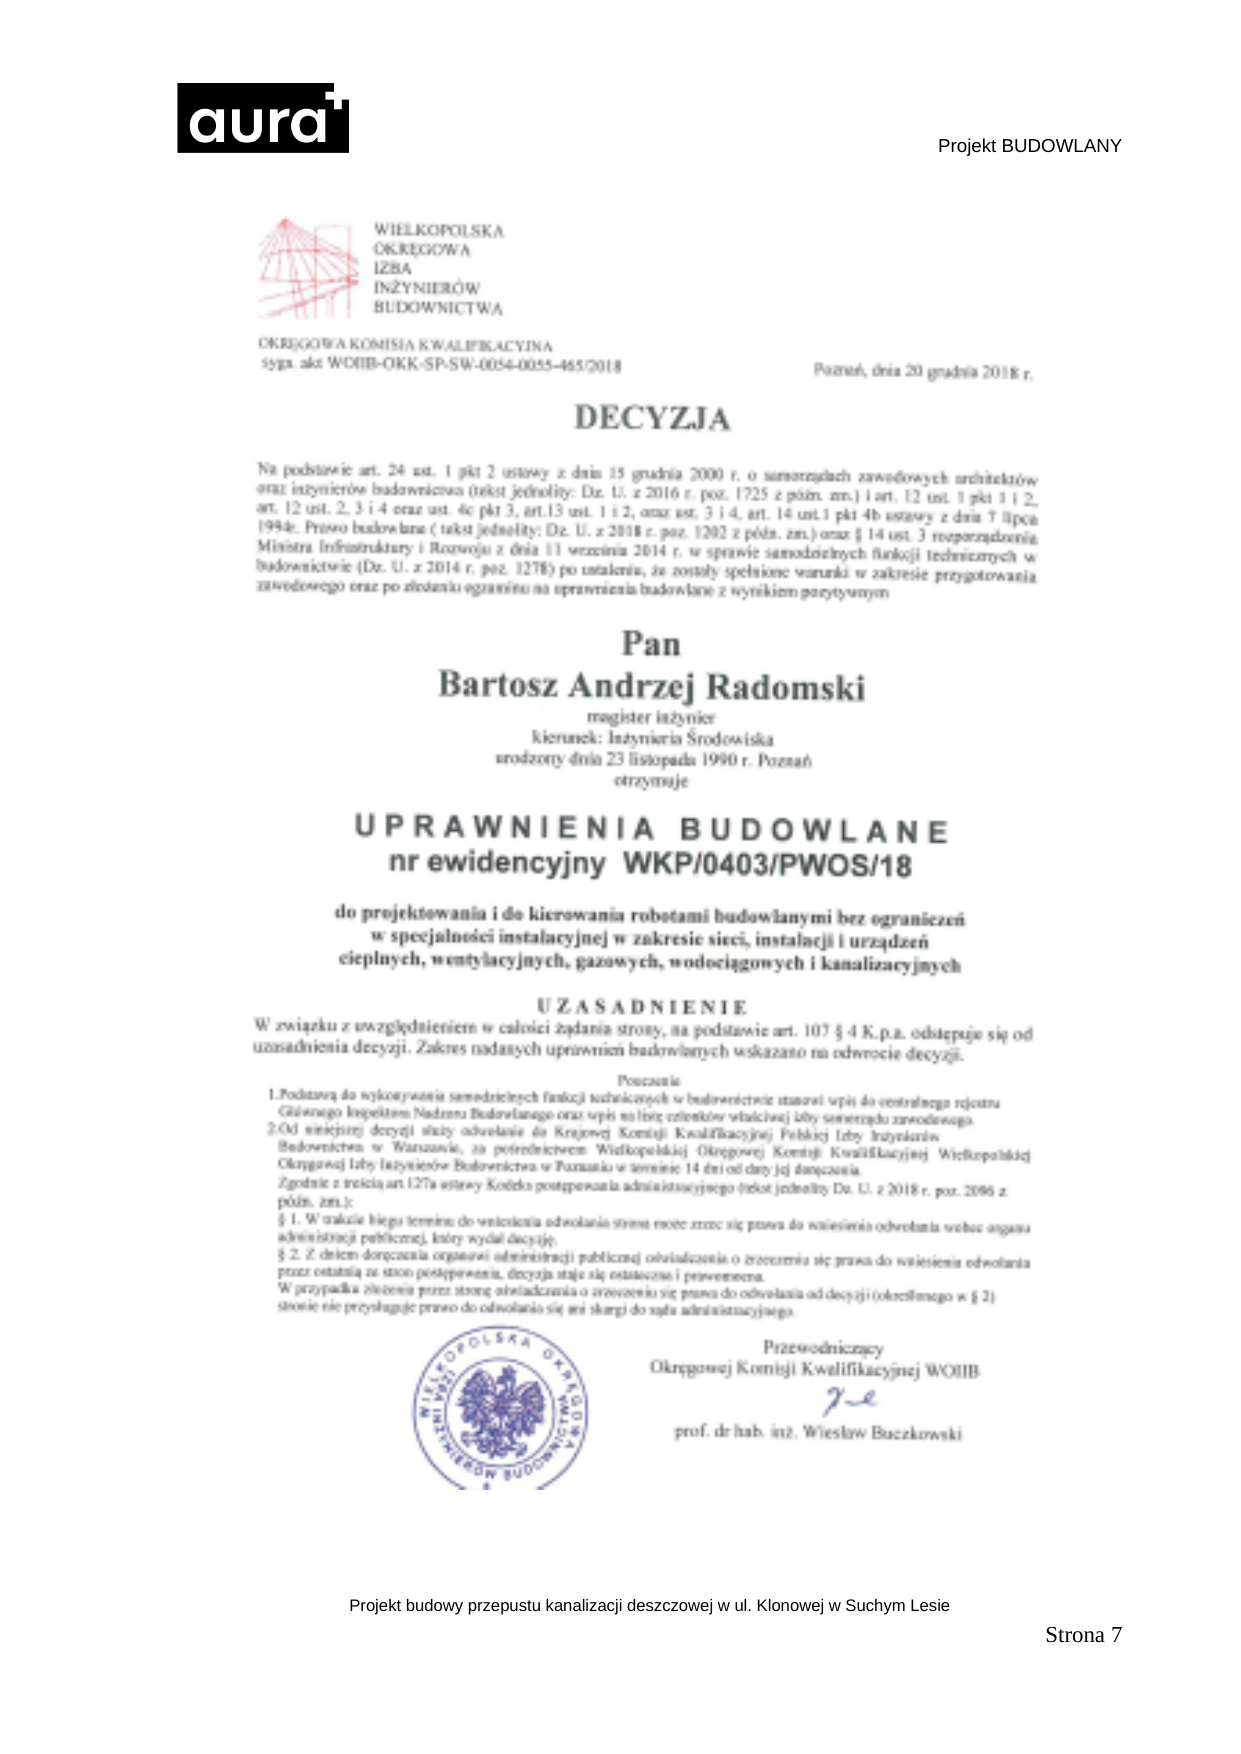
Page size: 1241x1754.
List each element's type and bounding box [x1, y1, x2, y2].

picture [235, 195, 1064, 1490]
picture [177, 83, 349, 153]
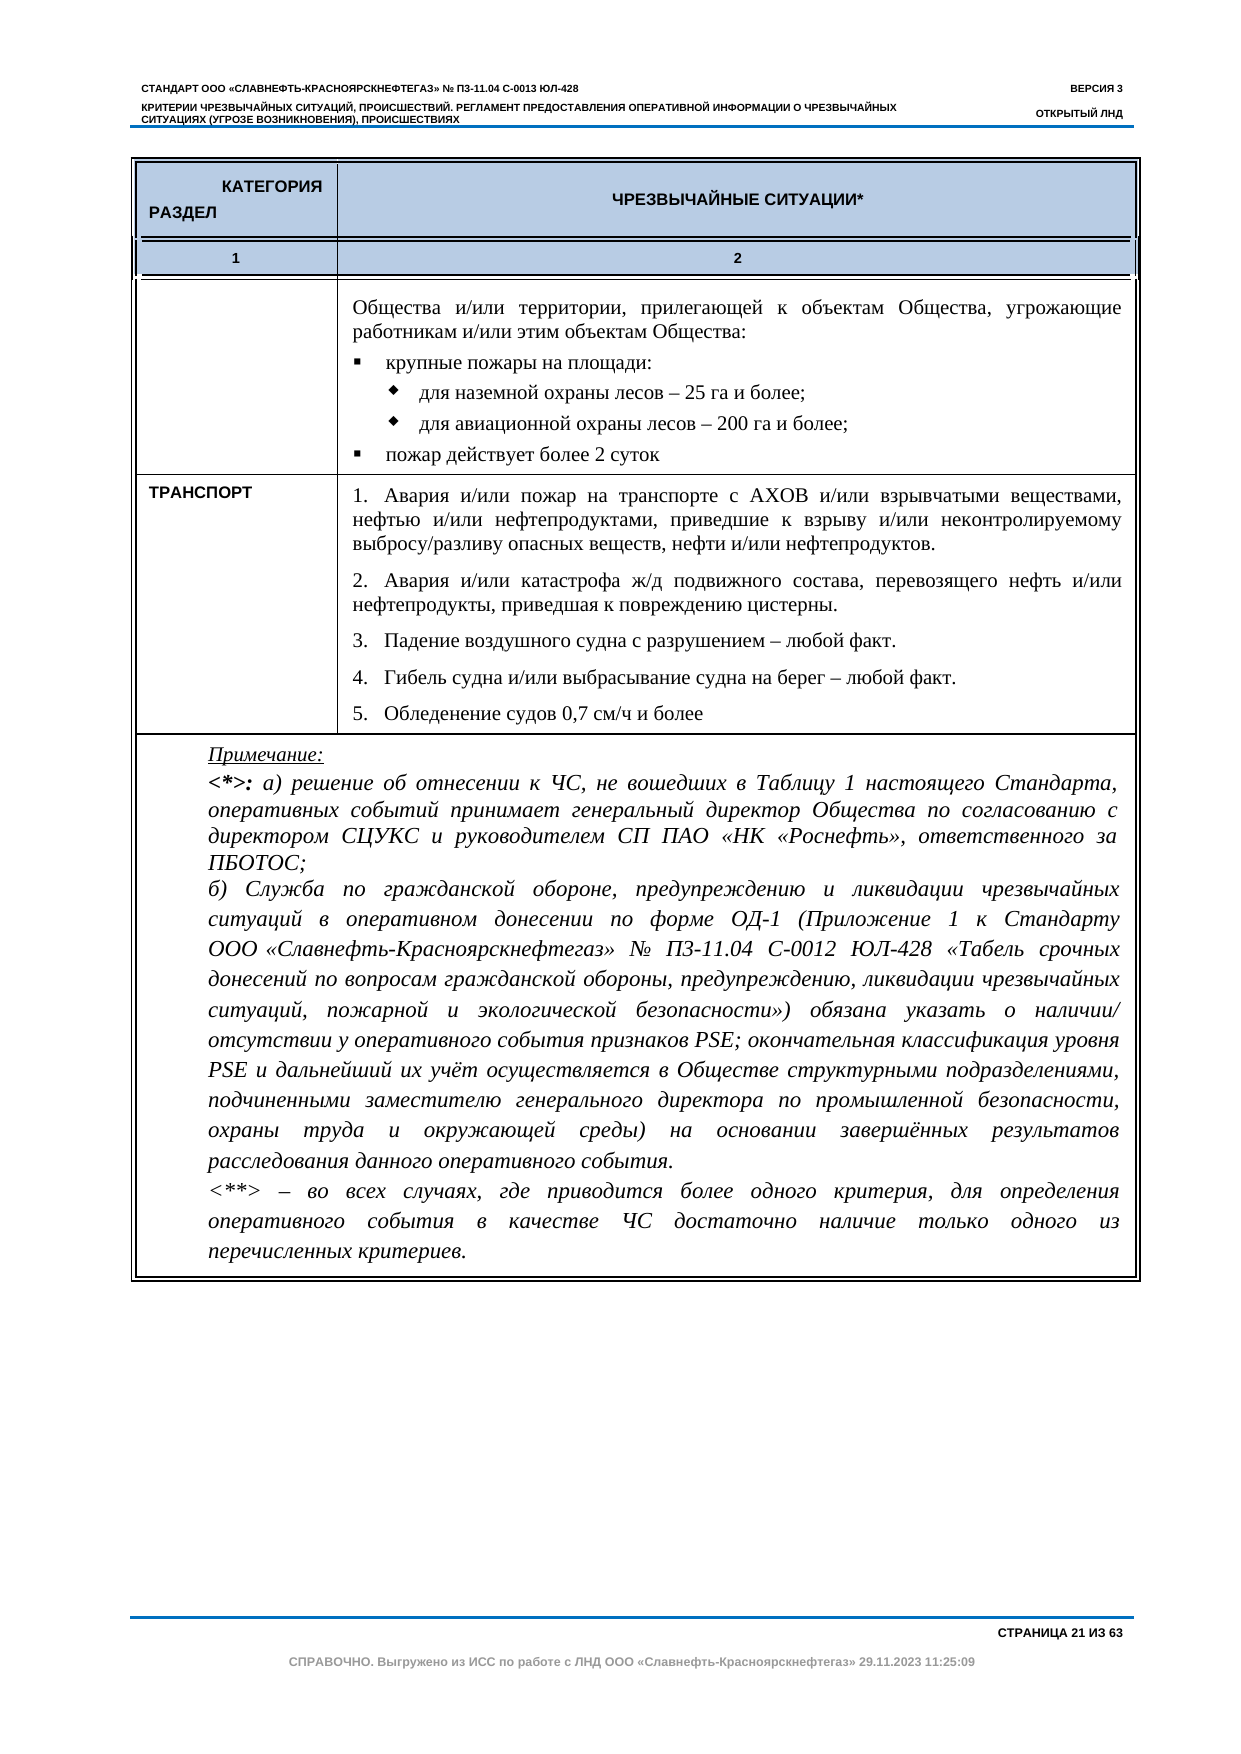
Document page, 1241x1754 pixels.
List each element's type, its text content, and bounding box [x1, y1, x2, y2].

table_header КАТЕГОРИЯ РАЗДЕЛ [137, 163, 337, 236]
************
WORK ITEM - In the answer, restate word for word each line from the one with "Document page, 1241x1754 pixels." through the end of the material above.

RESULT FOR THIS EXERCISE -
Document page, 1241x1754 pixels.
List each element's type, its text content, and bounding box [x1, y1, x2, y2].

table_header КАТЕГОРИЯ РАЗДЕЛ [137, 163, 337, 236]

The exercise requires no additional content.